What to do:
Copy the passage of the Robin Hood review from "What was the" up to and including "from England. Ergo...", changing "puppet king" to "figurehead".

Text provided:

Meanwhile, Robin has met a girl called Rose... no, not a certain Powell Estate fake blonde with a toothy grin, but a woman so much like the actress who played "Rotten" Rose in Maid Marion, I wonder for a moment if it's a crossover that only I could possibly get. Now, Rotten Rose was based on the legendary two-timing bitch who defeated Robin and managed to kill him, a woman often shown to be a witch and, in Robert Stewart-Bank's The Legend of Robin Hood, shown to be the spinsterish sister of Guy of Guisborne.

So when Robin finds this girl called Rose, tied to pole and being spat at by strangers ostensibly taking the punishment for her starving children, I'm just a touch suspicious. Especially when her "terrified" children meet the Sherrif and treated with such affection by Evil Bastard Vasey you wonder if maybe this is some kind of outtake and he's just reassuring the child actors on their lines.

Of course, Robin's sympathy levels are through the roof and when the Sherrif drags the two protesting kids out into the yard and shouts to all and sundry that while Rose has taken the punishment for them, he STILL wants to cut their hands off, you'd have to be dumber than an amateur archaeologist to be surprised when the furious Robin goes apeshit with bow and arrow. Alas! Rose and the children for some non-specific reason cannot escape, and Robin dives into the courtyard to rescue them... one problem. That adoring crowd are actually guards. Robin is, as they say, boned.

It is then Rose reveals she is really Davina in the silliest scene in Robin Hood so far. Her perfect shampooed hair and mascara, not to mention pristine kinky leather outfit I was prepared to accept - after all everyone in this show is far too healthy and good looking to bitch about realism - but this?! She starts to pull of bits of latex off her face, which is what has allowed her to be unrecognizable. But, well, this isn't like the last episode of Trial of a Time Lord where Mr Popplewick's face is peeled off to reveal the Valeyard underneath. It happens away from camera with her plucking off bit by bit with agonizing slowness. YES! IT WAS YOU ALL THE TIME! WE GET THAT!

The Sherrif now decides it is time for him to do what all good villains must... and explain their entire evil plan to their captive enemy. The way you do. At least, this finally justifies the Sherrif's determination to get rich all through taxing the peasants to death. While watching the first series, I was left wondering about how the Sherrif was planning to keep up supply - he's not dumb enough to realize that sooner or later, probably sooner, no one will have any cash to give up, nor the ability to earn more.

What was the rationale in The Legend of Robin Hood? Well there, Avon, well, the other Sherrif was one hell of a cunning bastard. He was using Prince John as a puppet king to rule England while Richard was away, and the taxes were all to pay for a complex plot to keep Richard away from England. Ergo...

The Sherrif reveals he is merely a part of a big organization (though for all intents and purposes, the leader) of an organization called the Black Knights. Right. Yeah. Well, it was either that or the Knights Who Say Ni. They are the ones ruling England now thanks to Prince John (still unseen and his exact role still unstated), and they are concerned with an operation called Shah-Mat.

Entries provided:

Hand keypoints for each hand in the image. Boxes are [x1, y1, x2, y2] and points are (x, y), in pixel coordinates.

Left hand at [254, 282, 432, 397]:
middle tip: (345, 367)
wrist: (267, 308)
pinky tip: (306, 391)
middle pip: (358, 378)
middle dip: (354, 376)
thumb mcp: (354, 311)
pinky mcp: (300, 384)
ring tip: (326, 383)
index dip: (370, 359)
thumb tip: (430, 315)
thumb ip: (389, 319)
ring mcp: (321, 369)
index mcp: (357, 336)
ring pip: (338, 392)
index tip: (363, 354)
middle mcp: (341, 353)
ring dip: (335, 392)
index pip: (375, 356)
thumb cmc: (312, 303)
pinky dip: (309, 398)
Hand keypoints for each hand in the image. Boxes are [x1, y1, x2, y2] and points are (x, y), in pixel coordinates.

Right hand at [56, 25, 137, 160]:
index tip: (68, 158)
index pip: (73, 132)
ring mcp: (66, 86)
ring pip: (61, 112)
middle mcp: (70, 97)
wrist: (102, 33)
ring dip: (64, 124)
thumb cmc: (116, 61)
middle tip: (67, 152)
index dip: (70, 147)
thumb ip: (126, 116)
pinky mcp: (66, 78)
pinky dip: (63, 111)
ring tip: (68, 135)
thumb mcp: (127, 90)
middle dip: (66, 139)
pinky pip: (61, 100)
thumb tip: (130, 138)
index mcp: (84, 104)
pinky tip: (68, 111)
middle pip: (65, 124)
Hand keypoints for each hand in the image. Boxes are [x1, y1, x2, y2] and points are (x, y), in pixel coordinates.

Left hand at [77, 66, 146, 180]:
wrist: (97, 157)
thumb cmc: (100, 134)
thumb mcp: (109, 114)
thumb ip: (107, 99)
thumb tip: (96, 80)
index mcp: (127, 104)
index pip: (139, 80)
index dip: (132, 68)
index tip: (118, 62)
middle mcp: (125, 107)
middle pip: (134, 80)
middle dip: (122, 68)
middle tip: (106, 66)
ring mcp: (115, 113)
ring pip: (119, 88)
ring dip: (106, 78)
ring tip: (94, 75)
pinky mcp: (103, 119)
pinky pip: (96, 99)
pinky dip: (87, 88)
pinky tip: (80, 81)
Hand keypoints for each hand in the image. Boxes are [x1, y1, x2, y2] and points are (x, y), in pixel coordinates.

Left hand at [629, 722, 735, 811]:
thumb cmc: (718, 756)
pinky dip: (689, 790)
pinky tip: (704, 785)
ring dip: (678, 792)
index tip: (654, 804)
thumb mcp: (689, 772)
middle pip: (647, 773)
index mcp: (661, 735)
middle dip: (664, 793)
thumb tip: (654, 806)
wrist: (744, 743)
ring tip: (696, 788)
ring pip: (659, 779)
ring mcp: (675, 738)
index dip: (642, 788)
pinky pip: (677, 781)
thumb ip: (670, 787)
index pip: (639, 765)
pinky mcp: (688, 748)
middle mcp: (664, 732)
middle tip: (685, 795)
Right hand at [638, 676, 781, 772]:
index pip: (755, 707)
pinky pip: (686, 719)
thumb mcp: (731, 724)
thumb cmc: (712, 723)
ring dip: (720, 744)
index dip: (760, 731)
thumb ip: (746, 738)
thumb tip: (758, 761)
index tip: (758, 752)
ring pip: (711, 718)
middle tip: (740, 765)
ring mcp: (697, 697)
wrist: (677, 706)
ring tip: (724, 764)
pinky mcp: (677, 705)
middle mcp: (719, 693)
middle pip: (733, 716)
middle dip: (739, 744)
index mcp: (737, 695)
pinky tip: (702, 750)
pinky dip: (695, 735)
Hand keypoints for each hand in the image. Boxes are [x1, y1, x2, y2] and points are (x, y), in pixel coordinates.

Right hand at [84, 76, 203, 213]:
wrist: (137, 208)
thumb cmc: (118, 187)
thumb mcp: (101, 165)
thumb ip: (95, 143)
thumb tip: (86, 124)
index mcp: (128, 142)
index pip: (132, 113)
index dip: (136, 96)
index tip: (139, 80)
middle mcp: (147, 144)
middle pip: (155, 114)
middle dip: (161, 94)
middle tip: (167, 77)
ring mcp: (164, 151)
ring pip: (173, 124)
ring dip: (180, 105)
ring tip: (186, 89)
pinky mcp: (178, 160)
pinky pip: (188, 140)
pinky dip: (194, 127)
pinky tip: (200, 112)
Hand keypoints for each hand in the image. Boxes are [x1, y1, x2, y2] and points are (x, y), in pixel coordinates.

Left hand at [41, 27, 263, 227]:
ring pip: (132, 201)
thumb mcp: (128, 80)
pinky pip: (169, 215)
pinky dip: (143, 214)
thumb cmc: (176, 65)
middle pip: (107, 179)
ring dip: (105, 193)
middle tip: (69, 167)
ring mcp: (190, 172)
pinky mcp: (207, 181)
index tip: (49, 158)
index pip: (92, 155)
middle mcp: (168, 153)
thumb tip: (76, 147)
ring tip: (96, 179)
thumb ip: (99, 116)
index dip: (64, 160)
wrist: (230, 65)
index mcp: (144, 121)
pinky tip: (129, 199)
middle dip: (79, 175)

---

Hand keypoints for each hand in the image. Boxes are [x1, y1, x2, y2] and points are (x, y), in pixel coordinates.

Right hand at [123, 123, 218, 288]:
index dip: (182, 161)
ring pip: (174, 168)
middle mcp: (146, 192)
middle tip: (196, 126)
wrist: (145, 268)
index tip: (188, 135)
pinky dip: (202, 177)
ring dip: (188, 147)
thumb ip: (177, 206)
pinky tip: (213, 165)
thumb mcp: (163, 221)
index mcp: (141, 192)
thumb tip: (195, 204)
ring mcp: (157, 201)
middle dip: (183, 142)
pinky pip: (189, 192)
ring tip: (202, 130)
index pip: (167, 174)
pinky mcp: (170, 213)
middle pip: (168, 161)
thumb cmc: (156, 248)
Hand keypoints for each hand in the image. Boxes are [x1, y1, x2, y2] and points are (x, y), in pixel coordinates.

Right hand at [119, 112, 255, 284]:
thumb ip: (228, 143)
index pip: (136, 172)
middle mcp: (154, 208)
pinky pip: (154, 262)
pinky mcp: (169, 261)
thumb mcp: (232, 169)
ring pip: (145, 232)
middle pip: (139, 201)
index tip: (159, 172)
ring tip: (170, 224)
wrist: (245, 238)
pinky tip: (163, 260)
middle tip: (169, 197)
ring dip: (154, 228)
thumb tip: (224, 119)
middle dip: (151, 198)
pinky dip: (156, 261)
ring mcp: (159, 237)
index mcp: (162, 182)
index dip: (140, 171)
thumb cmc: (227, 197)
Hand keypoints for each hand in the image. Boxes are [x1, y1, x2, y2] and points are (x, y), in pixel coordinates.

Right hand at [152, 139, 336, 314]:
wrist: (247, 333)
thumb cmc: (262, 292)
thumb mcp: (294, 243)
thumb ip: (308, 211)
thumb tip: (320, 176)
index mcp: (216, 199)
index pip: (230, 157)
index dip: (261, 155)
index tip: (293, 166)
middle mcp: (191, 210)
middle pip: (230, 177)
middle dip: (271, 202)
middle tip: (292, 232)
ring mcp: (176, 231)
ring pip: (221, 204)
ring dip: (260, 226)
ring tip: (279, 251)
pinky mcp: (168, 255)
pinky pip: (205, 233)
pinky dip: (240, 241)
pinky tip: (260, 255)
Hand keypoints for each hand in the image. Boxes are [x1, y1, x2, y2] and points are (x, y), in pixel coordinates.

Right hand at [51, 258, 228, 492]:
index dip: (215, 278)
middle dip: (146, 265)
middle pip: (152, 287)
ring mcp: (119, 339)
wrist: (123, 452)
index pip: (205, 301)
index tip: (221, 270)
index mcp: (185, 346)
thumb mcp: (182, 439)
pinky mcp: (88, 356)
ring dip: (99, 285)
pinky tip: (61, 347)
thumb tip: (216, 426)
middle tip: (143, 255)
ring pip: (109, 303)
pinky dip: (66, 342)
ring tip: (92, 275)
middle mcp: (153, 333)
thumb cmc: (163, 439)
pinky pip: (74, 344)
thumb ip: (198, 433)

Solved problem:
What was the rationale in The Legend of Robin Hood? Well there, Avon, well, the other Sherrif was one hell of a cunning bastard. He was using Prince John as a figurehead to rule England while Richard was away, and the taxes were all to pay for a complex plot to keep Richard away from England. Ergo...